SAN FRANCISCO — Ted Hernandez, tribal historical preservation officer of the Wiyot Tribe, said bringing home the remains of ancestors from the University of California, Berkeley’s Hearst Museum of Anthropology has been a long process, involving many people. The university as well as the US Army Corps of Engineers San Francisco District announced on January 24 that they had repatriated the remains of 20 tribal members along with 136 artifacts (mostly beads and ornaments made of shells).

“People are more open to seeing the light and the truth and what occurred during the genocide,” Hernandez told Hyperallergic. “They’re realizing that the ancestors need to come home to their people.”

The remains are of Wiyot members killed in an unprovoked attack by a group of white settlers in 1860 during what’s known as the Indian Island Massacre. After construction of a waterway in the area, a team from UC Berkeley collected the remains in 1953 and put them in storage in the Hearst Museum, where they have been for the last 70 years.

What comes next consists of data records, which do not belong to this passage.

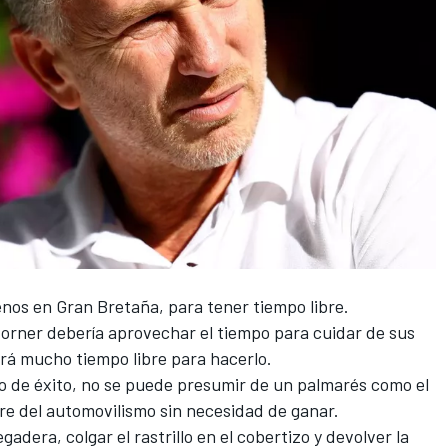
enos en Gran Bretaña, para tener tiempo libre.
Horner
debería aprovechar el tiempo para cuidar de sus
drá mucho tiempo libre para hacerlo.
 de éxito, no se puede presumir de un palmarés como el
e del automovilismo sin necesidad de ganar.
gadera, colgar el rastrillo en el cobertizo y devolver la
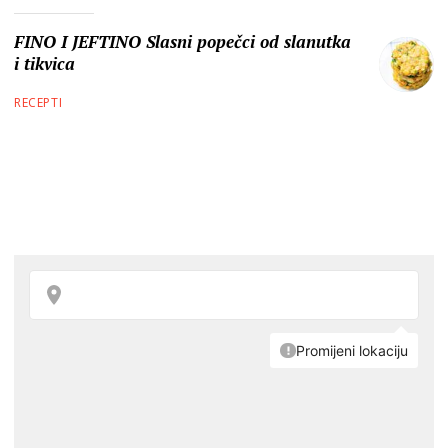
FINO I JEFTINO Slasni popečci od slanutka
i tikvica
RECEPTI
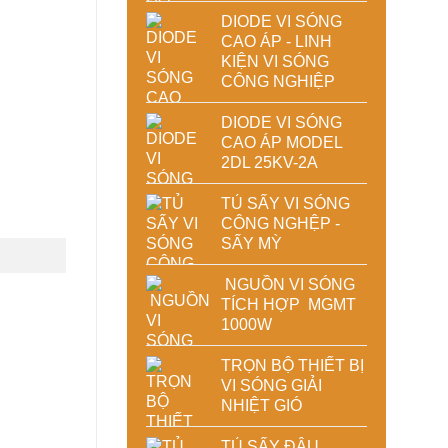
DIODE VI SÓNG
CAO ÁP - LINH
KIỆN VI SÓNG
CÔNG NGHIỆP
DIODE VI SÓNG
CAO ÁP MODEL
2DL 25KV-2A
TỦ SẤY VI SÓNG
CÔNG NGHỆP -
SẤY MỲ
NGUỒN VI SÓNG
TÍCH HỢP MGMT
1000W
TRỌN BỘ THIẾT BỊ
VI SÓNG GIẢI
NHIỆT GIÓ
TỦ SẤY ĐẬU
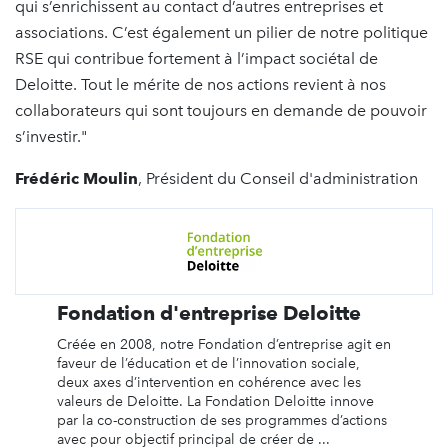
qui s’enrichissent au contact d’autres entreprises et
associations. C’est également un pilier de notre politique
RSE qui contribue fortement à l’impact sociétal de
Deloitte. Tout le mérite de nos actions revient à nos
collaborateurs qui sont toujours en demande de pouvoir
s’investir."
Frédéric Moulin
, Président du Conseil d'administration
Fondation d'entreprise Deloitte
Créée en 2008, notre Fondation d’entreprise agit en
faveur de l’éducation et de l’innovation sociale,
deux axes d’intervention en cohérence avec les
valeurs de Deloitte. La Fondation Deloitte innove
par la co-construction de ses programmes d’actions
avec pour objectif principal de créer de ...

The university repatriated the remains under the Native American Graves Protection and Repatriation Act (NAGPRA), a 1990 law outlining a process for museums and federal agencies to return Indigenous remains and cultural artifacts to their descendants.

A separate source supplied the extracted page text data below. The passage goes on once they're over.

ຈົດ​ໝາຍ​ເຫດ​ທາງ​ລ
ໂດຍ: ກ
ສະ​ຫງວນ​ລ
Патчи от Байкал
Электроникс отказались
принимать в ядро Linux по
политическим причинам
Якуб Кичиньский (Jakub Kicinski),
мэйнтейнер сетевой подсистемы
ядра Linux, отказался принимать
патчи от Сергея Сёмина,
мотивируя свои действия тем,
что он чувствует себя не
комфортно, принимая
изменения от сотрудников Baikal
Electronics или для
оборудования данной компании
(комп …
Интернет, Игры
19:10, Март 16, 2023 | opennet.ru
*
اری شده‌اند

Cutcha Risling Baldy, a professor of Native American studies at Humboldt State University, agrees with Hernandez that this means a lot — for the Wiyot as well as other tribes.

“I think this is a really big step in the right direction, and it’s a good model for other institutions to be empowered by the 1990 law,” Baldy told Hyperallergic. “When you see that and the celebration happening around that, it can reinvigorate fighting the thick layer of the bureaucracy, and tribes can see a light at the end of the tunnel.”

It’s his job, said Thomas Torma, campus NAGPRA liaison at UC Berkeley, to make sure tribes get back what rightfully belongs to them. A former committee dismissed the case in 2016, demanding unreasonably high levels of evidence, he said, but the current committee reevaluated it last year.

“It was a pretty open and shut case,” Torma said. “There are no other tribes that would claim that area. Humboldt county is definitely Wiyot.”

In the past, UC Berkeley has resisted repatriation, Torma said, but the policy on campus has shifted to actively support it and to work with the tribes in the last few years.

Lauren Kroiz, the curator of the Hearst Museum and UC Berkeley art professor, agrees. In an email, she wrote that the Hearst Museum has committed to prioritizing repatriation above all other activities since early in 2020.

A campus committee outside the museum makes decisions about NAGPRA, she added.

“As museum leadership, I’m grateful to be supporting them and, even more importantly, the Wiyot Tribe, in moving forward with repatriation,” she wrote. “We’re guided by principles articulated in the UC Office of the President’s Policy acknowledging that ‘… as long as Human Remains and Cultural Items remain in the University’s Control, healing and reparation will be incomplete.’”

Healing is one of the benefits for tribes when their ancestors come home, Baldy said.  

“There’s a lot that happens in communities when items and people return,” she said. “People are finally able to start to mourn and heal and celebrate the lives of people. It’s a kind of rebalancing to what was unbalanced because of the violence of colonialism.”

Hernandez said he looks forward to the people who were kept in the museum being at peace.

“It’s always a great feeling to have our ancestors come home,” he said. “They’ve been locked up in boxes and cabinets without having anyone to talk to and sing to them.”

Like Baldy, this makes him hopeful for other tribes.

“People can see what Berkeley did with the Wiyot Tribe is as easy as one, two, three,” he said. “Just work with the tribes and the tribes are willing to work with you. Just have an open heart.”